Imagine if all this had happened to the United States. The catastrophic levels of casualties had an enormous formative impact on the Chinese republic. The Chinese have repeatedly declared that they seek neither war nor hegemony, and on the 70th anniversary of the end of the bitter struggle for survival, President Xi pledged to trim the PLA by another 300,000 troops even as the U.S. “pivots to Asia” and fortifies alliances surrounding China. This will be the eleventh time the country has downsized its military since the founding of the People’s Republic in 1949; the biggest cut being of 1 million officers and soldiers from 1985-1990, nearly one-quarter of the armed forces. Washington only has to put itself in Chinese shoes to better understand where they are coming from. Sadly, U.S. policymakers show little appreciation for history or penchant for empathy, preferring apparently to view the world in adversarial zero-sum terms.

If you were advising President Obama or President Xi, what advice would you give them about the upcoming summit in Washington, D.C.?

Last year China’s economy in real terms surpassed that of the U.S. to become the world’s biggest (over $18 trillion). It is simply not possible to contain the world’s largest economy, which continues to expand at a brisk 7 percent despite the global economic slowdown. This was amply demonstrated by the failed bid to scuttle the AIIB.

The economic and financial order that advantages the West against the rest is morally untenable. China’s rise threatens that order. America is resisting not just the rise of China but the rise of the rest.  It seeks to perpetuate the North-South balance of power but that is becoming more difficult. Along with the emergence of the BRICS, the infrastructure-building thrust in programs like the “One Belt, One Road” will speed up development in the Third World and fundamentally realign spatial, economic and political relations. High-speed rail links, for example, will open up vast areas of the Eurasian, African, and Amazonian interior, and facilitate large-scale transcontinental migration, undermining the Westphalian notion of the nation state. Climate change is exacerbating human dislocation and income disparity, and will increasingly call into question wasteful consumerism, and by extension, the legitimacy of capitalism. At the same time, the move away from oil weakens the dollar’s primacy and will lead to the rise of new monetary regimes. The tectonic shifts underway are very hard to hold back.
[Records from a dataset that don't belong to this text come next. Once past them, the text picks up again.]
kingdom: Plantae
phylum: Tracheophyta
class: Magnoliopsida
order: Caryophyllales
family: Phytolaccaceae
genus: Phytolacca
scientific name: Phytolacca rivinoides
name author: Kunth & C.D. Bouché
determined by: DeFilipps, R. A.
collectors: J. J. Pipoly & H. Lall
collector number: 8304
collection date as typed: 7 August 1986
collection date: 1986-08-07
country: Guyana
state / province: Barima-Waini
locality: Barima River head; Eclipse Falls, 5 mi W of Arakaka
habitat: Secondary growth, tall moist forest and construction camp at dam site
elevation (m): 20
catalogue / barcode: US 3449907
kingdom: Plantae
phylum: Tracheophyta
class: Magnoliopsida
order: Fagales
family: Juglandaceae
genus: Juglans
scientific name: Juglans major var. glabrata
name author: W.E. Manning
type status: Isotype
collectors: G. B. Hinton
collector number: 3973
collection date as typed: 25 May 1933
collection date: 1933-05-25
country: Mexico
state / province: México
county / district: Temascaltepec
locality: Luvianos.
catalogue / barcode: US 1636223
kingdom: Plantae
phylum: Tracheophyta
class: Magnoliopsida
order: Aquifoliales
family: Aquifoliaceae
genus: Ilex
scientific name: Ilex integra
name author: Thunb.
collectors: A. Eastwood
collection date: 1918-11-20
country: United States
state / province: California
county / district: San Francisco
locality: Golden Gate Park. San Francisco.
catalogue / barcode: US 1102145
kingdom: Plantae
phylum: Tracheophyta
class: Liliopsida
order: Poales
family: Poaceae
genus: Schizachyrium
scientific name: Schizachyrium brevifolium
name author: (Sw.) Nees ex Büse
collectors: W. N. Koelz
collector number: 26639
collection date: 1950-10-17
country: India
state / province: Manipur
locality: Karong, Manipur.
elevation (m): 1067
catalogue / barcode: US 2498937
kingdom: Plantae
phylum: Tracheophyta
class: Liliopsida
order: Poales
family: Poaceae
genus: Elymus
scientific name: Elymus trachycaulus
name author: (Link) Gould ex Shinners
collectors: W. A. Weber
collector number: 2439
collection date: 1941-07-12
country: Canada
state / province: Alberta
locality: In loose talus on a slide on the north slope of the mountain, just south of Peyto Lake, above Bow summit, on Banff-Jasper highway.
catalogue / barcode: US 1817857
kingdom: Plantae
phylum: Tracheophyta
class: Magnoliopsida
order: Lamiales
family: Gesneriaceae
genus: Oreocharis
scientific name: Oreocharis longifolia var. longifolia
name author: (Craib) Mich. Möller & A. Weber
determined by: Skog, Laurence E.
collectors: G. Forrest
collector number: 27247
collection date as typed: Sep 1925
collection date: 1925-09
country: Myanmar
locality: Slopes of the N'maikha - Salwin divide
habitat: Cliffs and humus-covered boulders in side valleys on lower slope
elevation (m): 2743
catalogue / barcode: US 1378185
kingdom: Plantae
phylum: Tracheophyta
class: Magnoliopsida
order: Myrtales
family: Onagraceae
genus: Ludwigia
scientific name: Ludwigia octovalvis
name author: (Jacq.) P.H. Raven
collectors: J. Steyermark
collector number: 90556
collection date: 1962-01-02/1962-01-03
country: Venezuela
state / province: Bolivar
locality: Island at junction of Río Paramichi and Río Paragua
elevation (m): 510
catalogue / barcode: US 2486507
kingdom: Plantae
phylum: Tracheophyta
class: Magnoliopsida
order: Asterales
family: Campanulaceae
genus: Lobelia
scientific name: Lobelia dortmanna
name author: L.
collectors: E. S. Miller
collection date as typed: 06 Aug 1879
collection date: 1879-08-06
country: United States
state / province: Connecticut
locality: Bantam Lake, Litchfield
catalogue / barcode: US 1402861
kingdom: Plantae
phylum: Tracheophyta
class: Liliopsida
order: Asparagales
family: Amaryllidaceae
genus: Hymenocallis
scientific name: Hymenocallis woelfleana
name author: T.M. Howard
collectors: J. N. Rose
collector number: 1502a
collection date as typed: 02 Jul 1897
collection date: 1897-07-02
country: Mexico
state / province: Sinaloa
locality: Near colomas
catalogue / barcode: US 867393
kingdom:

It isn’t so much that Chinese leaders are endowed with special insights, but like the Portuguese navigators who rounded the Cape of Good Hope and opened up five centuries of Western domination, China happens to be at the confluence of many factors that are bringing about the next age. In historical terms, China is the new instrument of change, and its incidental rise should not be treated as a threat but a chance to build a better, more equitable tomorrow. It would be wiser for the U.S. and China to work together to manage the change peacefully, with give and take from both sides. A clash between two continental nuclear powers over rocks and reefs in the South China Sea is not only too risky; it is the height of absurdity.